====== 文本段落 ======

第二,驳斥了来自共产国际的错误观点。陈毅在汇报中曾讲到刘安恭到红四军后散布中共“六大”时布哈林认为“脱离生产的红军必被消灭”的观点。周恩来在信中指出:“如有人怀疑红军的存在,他就是不懂中国革命的实际,就是一种取消观点。如果红军中藏有这种取消观念,于红军有特殊的危险,前委应该坚决地予以斗争,以教育的方法肃清。”他不仅批评了刘安恭,也驳斥了布哈林等人的错误观点。当时作为中共中央政治局常委的周恩来,敢于如此实事求是地坚持真理,其政治和理论的勇气是难能可贵的。

第三,他高屋建瓴地指出了红军的根本任务与前途。信中指出:“目前红军的基本任务主要有以下几项:一、发动群众斗争,实行土地革命,建立苏维埃政权;二、实行游击战争,武装农民,并扩大本身组织;三、扩大游击区域及政治影响于全国”。周恩来把武装斗争、土地革命和建立根据地三者结合起来作为红军的根本任务,认识上又大大前进了一步。

第四,指出红军是促进全国革命高潮的动力之一。“六大”以后,周恩来贯彻以城市为中心的方针时,曾强调促进全国革命高潮主要是依靠城市的工人运动,现在则认识到“红军第四军有此种伟大意义是我们不能否认的,继续努力下去,将必然要成为全国革命高潮的动力之一”。

从上述几点可以看出,周恩来在“六大”前对工农武装割据认识的基础上,虽有半年多的曲折反复,又螺旋式地上升了。

苏区工作应成为中心的中心

周恩来对中国革命的特征有了明确认识之后,不仅要求国内各地方党组织和各地红军学习和推广朱毛红四军的经验,且对共产国际和苏联共产党也有较大的影响。

1930年5月,周恩来到了莫斯科,向共产国际汇报和讨论中国革命的若干重大理论、政策和实际工作问题。为了让共产国际和斯大林了解中国的实际情况,他准备了一个星期,写了十万余字的报告。

====== 所给条目 ======

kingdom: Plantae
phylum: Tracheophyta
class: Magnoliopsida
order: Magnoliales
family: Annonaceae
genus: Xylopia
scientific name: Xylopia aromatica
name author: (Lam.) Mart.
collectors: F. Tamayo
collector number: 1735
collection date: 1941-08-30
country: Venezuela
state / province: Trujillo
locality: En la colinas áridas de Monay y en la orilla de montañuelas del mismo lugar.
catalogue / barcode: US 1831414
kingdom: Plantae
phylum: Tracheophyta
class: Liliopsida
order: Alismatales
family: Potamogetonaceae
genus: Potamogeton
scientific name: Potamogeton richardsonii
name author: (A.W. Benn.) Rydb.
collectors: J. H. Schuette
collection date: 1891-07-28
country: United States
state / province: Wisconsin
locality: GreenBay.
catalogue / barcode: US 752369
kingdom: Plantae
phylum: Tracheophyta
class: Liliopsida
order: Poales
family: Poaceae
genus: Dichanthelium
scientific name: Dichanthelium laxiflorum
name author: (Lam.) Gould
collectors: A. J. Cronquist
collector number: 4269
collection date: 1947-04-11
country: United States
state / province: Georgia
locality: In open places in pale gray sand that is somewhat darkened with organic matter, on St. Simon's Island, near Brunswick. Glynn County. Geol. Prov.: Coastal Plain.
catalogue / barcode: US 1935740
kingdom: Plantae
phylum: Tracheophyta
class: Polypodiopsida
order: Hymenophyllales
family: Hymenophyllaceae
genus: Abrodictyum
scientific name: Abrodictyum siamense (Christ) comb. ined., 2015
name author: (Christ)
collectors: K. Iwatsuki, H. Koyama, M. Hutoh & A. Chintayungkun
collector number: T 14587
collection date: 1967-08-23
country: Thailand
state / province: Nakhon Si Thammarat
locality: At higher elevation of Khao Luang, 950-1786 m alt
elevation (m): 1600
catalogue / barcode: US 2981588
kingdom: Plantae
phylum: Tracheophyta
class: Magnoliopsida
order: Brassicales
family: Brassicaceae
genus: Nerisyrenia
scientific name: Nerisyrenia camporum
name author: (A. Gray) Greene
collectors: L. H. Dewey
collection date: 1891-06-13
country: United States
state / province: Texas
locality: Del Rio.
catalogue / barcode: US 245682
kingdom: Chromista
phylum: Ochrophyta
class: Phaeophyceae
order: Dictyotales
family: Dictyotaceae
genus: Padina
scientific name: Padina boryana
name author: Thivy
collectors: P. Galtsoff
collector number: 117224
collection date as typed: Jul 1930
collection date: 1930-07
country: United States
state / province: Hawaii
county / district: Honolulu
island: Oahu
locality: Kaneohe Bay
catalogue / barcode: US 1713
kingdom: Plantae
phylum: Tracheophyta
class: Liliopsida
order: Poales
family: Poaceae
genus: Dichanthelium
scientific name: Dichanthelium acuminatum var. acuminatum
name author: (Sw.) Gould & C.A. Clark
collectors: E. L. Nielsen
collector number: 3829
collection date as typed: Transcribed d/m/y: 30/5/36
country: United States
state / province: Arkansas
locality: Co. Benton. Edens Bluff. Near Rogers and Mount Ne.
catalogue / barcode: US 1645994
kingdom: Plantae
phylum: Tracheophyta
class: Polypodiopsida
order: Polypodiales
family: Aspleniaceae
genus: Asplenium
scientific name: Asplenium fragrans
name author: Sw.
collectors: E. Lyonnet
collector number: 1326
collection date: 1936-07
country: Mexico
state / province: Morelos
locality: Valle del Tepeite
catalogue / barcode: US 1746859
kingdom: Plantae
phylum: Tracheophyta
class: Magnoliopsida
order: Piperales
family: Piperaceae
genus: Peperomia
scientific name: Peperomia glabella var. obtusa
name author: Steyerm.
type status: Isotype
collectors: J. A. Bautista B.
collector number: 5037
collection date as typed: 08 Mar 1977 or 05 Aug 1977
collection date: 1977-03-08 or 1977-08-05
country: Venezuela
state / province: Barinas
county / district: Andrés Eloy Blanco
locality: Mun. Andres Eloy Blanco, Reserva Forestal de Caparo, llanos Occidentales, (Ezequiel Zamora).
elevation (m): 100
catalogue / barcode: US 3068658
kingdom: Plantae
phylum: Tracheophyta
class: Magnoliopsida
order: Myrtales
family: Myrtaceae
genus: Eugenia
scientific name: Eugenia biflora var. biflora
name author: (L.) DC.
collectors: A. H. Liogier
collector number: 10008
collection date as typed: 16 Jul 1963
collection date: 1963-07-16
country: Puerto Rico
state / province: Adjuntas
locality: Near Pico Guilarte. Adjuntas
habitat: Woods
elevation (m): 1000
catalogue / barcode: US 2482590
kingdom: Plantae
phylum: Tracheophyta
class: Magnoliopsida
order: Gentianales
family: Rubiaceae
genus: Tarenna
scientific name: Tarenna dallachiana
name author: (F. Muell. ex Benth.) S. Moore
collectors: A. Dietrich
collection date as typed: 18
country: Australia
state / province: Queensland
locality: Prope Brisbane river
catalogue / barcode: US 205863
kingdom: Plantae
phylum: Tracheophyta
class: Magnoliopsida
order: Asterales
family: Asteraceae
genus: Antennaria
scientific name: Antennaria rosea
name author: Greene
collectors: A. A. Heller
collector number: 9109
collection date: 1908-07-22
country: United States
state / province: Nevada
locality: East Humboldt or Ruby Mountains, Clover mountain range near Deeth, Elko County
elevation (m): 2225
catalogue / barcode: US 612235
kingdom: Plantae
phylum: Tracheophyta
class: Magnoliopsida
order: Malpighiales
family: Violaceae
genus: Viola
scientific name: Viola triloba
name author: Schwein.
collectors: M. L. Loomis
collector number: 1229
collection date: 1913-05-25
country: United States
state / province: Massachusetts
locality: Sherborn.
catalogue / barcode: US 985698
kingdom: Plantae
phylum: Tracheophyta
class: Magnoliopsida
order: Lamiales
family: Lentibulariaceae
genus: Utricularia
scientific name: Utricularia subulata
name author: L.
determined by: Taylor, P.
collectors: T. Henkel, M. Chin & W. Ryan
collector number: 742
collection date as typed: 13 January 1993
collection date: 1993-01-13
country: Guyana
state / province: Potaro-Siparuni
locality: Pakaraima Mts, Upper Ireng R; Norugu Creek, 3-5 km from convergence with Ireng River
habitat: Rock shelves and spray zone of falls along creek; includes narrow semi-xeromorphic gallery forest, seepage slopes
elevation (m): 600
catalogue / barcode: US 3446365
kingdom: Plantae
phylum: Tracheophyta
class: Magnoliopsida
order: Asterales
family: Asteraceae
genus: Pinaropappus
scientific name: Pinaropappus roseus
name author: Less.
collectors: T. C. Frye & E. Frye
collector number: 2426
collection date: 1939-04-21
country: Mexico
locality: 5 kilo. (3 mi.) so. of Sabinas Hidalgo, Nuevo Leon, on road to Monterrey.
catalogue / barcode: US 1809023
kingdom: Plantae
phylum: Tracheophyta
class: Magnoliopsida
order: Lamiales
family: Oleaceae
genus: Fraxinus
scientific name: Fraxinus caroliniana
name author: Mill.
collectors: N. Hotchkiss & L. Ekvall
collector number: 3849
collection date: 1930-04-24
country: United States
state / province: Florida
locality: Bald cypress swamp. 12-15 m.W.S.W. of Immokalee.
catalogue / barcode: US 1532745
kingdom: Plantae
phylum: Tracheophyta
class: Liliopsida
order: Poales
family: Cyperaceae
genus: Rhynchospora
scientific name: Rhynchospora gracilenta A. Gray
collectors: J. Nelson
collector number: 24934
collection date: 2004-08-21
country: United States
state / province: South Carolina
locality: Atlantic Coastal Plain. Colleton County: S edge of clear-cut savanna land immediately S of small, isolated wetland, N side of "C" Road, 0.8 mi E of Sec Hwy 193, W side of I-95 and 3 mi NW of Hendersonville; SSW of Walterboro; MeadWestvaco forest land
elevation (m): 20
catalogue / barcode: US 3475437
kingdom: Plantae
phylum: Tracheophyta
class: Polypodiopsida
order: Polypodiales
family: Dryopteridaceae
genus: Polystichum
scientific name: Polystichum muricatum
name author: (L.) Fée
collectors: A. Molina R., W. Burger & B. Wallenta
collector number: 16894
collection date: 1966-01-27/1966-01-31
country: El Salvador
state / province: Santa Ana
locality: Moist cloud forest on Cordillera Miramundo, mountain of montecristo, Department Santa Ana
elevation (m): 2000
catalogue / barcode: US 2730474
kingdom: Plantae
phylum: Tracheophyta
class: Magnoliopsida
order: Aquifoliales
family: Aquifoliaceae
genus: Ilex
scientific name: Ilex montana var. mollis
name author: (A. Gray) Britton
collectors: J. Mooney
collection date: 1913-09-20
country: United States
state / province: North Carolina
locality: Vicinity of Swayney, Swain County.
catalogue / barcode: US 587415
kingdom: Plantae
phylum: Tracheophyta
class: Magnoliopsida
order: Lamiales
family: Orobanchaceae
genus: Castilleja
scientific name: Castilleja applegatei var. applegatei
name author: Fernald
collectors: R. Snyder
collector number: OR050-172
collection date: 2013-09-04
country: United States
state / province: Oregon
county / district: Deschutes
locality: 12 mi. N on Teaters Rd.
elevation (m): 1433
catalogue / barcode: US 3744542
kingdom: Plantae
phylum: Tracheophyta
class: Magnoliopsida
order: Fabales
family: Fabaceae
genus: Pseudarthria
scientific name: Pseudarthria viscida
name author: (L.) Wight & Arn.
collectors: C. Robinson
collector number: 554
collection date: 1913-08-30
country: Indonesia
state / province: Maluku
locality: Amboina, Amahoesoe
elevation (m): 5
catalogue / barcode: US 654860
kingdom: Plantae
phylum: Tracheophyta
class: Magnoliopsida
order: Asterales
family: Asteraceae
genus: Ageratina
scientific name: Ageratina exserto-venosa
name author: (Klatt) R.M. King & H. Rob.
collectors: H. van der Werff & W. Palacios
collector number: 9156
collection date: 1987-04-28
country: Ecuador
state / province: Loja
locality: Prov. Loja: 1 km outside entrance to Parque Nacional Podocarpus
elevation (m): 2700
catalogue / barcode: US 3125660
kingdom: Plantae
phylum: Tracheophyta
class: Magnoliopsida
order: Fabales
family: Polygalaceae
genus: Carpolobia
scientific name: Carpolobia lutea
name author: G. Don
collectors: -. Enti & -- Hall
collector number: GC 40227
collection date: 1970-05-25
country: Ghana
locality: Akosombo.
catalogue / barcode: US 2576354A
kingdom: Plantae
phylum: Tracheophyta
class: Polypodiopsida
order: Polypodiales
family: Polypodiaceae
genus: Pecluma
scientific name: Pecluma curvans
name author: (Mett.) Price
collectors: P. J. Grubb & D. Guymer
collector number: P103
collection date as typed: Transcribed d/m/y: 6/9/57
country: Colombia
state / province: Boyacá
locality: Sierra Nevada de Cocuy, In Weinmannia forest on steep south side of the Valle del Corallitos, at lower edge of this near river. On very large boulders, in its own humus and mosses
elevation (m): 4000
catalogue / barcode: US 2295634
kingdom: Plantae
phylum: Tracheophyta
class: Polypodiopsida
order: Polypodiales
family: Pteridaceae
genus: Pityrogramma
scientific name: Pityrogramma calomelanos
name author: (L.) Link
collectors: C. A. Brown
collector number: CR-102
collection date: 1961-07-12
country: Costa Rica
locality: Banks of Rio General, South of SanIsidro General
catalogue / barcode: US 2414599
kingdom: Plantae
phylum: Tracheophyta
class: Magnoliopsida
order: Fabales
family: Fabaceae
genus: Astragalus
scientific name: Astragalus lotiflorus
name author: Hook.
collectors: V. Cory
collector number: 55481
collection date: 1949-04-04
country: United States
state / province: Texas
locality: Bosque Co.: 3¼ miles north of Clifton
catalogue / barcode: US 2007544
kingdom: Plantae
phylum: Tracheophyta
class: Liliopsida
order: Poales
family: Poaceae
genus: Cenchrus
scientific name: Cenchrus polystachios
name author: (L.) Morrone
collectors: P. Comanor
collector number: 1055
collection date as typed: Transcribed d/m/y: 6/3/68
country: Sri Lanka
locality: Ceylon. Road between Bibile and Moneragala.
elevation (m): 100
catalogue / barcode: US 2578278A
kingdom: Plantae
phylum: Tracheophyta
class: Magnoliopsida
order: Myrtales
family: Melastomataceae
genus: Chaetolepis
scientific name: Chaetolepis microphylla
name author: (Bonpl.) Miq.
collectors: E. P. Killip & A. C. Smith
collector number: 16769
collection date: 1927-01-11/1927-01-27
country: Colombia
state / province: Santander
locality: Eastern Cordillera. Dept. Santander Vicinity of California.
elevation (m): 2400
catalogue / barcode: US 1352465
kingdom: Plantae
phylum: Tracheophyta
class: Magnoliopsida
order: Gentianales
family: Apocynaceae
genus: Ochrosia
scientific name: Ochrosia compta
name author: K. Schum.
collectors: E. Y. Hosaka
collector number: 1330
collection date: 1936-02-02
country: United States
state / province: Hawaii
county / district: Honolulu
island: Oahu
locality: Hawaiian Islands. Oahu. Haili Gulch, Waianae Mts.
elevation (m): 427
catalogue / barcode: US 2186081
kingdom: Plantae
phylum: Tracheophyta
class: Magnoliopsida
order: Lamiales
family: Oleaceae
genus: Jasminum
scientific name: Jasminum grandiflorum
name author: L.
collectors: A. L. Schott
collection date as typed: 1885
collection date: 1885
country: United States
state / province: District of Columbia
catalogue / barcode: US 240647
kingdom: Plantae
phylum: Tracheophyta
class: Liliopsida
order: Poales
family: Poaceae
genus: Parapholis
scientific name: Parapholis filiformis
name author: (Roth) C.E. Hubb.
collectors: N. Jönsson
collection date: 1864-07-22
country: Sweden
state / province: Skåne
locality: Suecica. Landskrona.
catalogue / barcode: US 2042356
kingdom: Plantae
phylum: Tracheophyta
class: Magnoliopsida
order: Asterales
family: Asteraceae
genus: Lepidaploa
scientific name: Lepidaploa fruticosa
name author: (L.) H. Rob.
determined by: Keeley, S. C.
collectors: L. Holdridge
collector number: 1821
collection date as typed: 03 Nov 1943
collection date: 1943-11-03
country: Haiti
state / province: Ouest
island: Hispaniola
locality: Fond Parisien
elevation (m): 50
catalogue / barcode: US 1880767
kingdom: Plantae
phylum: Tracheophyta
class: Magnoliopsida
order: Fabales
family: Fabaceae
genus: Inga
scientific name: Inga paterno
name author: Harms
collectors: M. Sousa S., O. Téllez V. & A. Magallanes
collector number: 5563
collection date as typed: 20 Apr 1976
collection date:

======

▸ 任务详情:
请从这段关于周恩来对中国革命认识的文字的最后一句之后接着写下去。

▸ 输出如下:
关于中国共产党的中心策略问题,周恩来到莫斯科之前,共产国际仍然坚持以城市为中心的方针,要求向中心城市发展。周恩来在报告中根据中国的实际情况,强调了建立农村革命根据地的重要性。他说,建立巩固的根据地,决不是放弃一省数省首先胜利的策略方针,而是更适应实际的策略,可求得更大的发展。他指出,在中国什么地方最适合作苏维埃根据地?是赣西南、闽粤边界等地方。这些地方不仅有广大的苏维埃区域,而且有党的基础,有广大群众。在巩固这许多根据地之后,再向工业城市中心发展。他说,我们为什么要这样做?这是因为在这许多区域,不仅是敌人力量最弱的地方,而且有共产党领导的广大基础,应当将这些地方的力量巩固起来。这些思想观点显然是接受并发挥了1929年以来毛泽东关于中国革命道路的一些基本思想,并在莫斯科向共产国际作了介绍。

正是根据周恩来的这些汇报,斯大林才特别指出:中国情形与西欧不同,如西欧德国在柏林暴动即可得到全国胜利,但在中国是一相反的形势,有一省数省首先胜利的可能。斯大林还特别注意红军问题,他说,“应该把红军问题放在中国革命问题的第一位”(金冲及主编:《周恩来传》,第216页)。因此,7月23日共产国际政治秘书处扩大会议通过的《中国问题决议案》中指出:“建立完全有战斗力的政治坚定的红军,在现时中国的特殊条件之下是第一等的任务。”这说明客观上的事实和中共中央主要领导人的意见,使共产国际不能不面对现实,在此决议里将组织苏维埃中央政府、在最有保障的区域建立起真正的红军、注意土地问题的解决等任务列为中国共产党主要任务之首。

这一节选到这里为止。